= Paisley Magnet School =

American school in North Carolina

Paisley Magnet School cafeteria entrance in 2007

John W. Paisley Magnet School is a Middle school/High school located in Winston-Salem, North Carolina. It is home to the International Baccalaureate Middle Years program for students in grades six through ten. Paisley is a part of the Winston-Salem/Forsyth County Schools system. In 2007, Paisley was recognized as a Magnet School of excellence; one of five in North Carolina and only fifty in the United States. Paisley has been an accredited IB/MYP school since 2004. Marion Pittman-Couch was principal during Paisley's process to become recognized by the IBO and retired in 2007. Paisley Magnet School is currently searching for a new principal.

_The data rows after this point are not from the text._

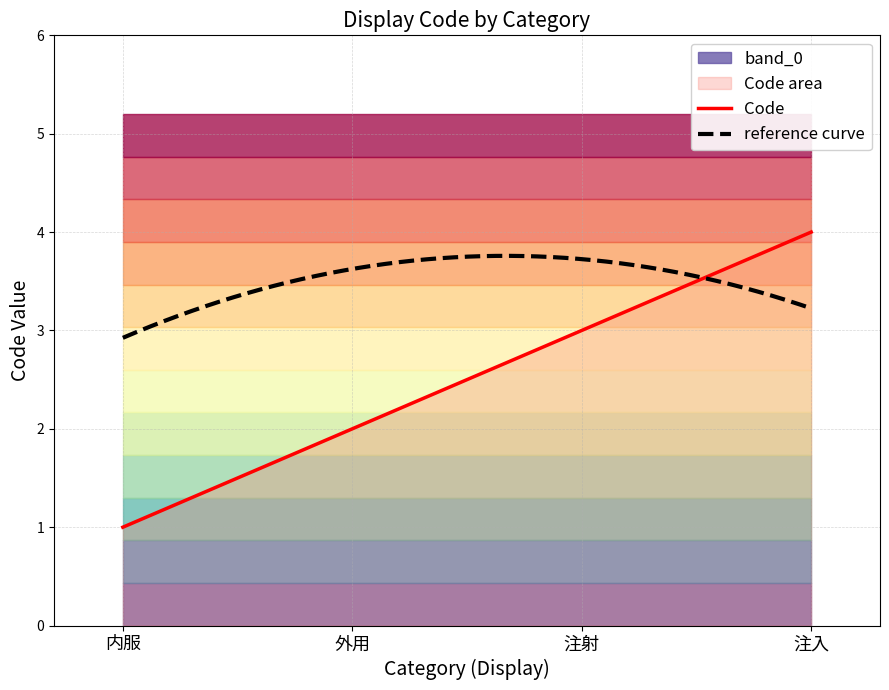

Is it true that the value at 注入 is 1?

False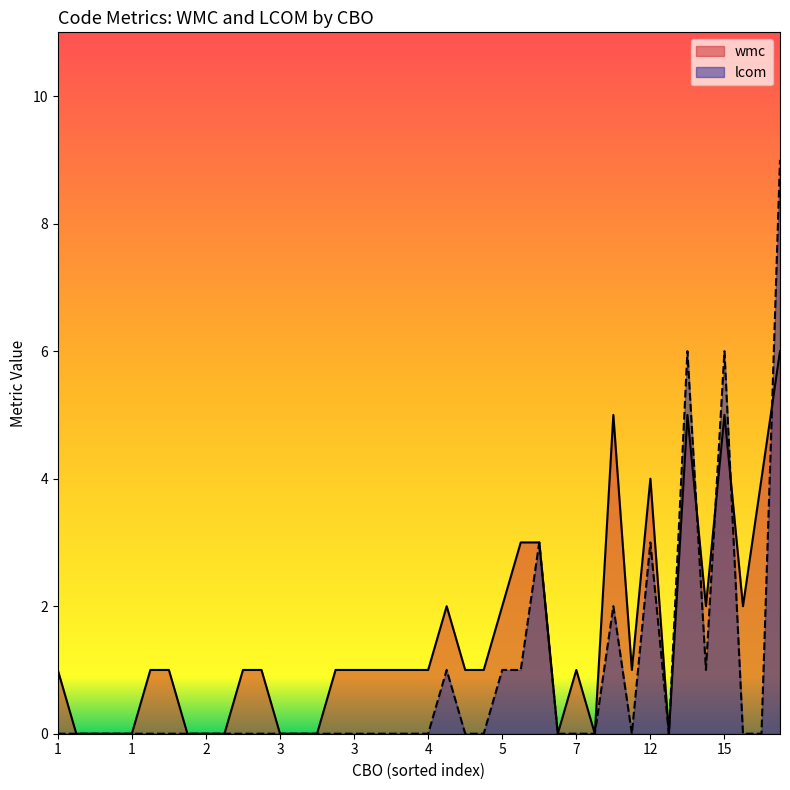

List the series in order of their overall mean, lowest first.

lcom, wmc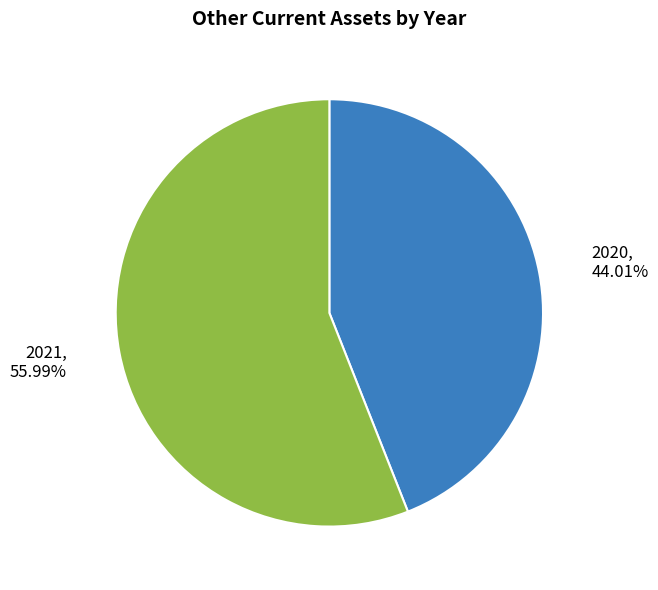

How many slices are in this pie chart?

2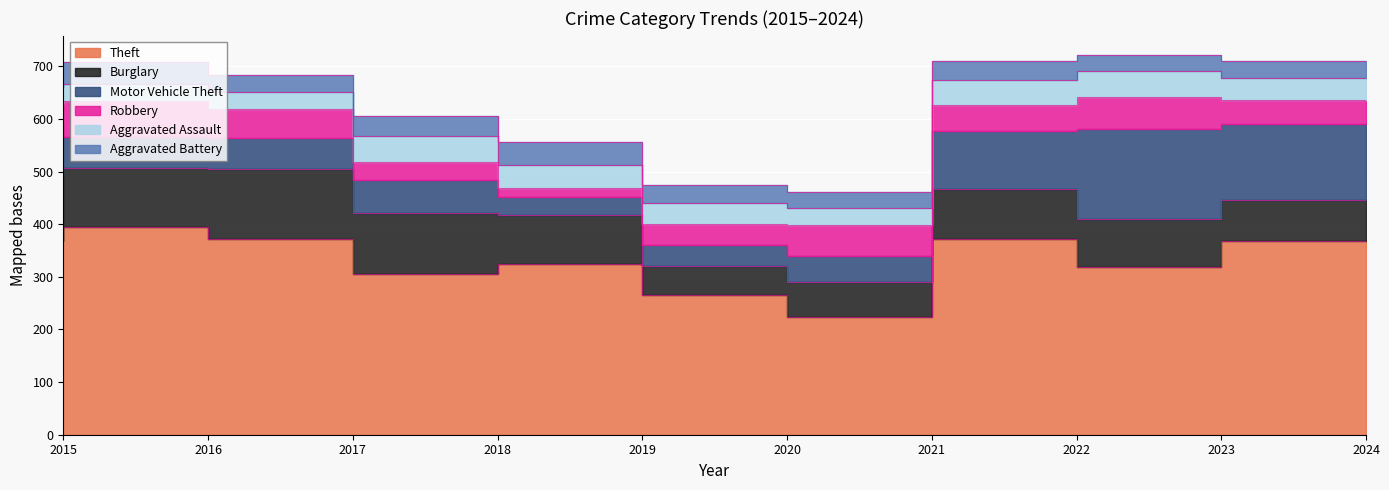

What are all the series names shown in the legend?

Theft, Burglary, Motor Vehicle Theft, Robbery, Aggravated Assault, Aggravated Battery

Paisley houses more than 800 students from Forsyth County and the region. Students must complete a magnet school application for admission to Paisley if they are not a resident in Paisley's home school zone. The eleventh and twelfth grade IB Diploma Programme is housed at Parkland High School. The IB Primary Years Programme begins at Speas Elementary School for grades K-5.

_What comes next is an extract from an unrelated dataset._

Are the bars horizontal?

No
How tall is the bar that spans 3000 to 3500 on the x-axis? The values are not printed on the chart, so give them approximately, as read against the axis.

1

==Academics, student life==
Paisley offers several robotics and technology courses provided under a special grant awarded to the school. Paisley also has NASA-trained staff. Ray Alford teaches four robotics courses: 6th grade Robotics, 7th grade Robotics and Technology, 8th grade Exploring Robotics and Technology, and 9th/10th grade Fundamentals of Technology. The robotics courses often enter competitions and have had much success in recent years.

== Travel abroad trips ==
To complement the rigorous international focus of the IB Middle Years Programme, the school has organized an international trip abroad annually for several years. IB Coordinator Don Lail is the lead organizer of these trips, which are put together by EF Tours, and are not technically a "school-sanctioned" event. Eighth, ninth, and tenth grade students at Paisley are invited to travel.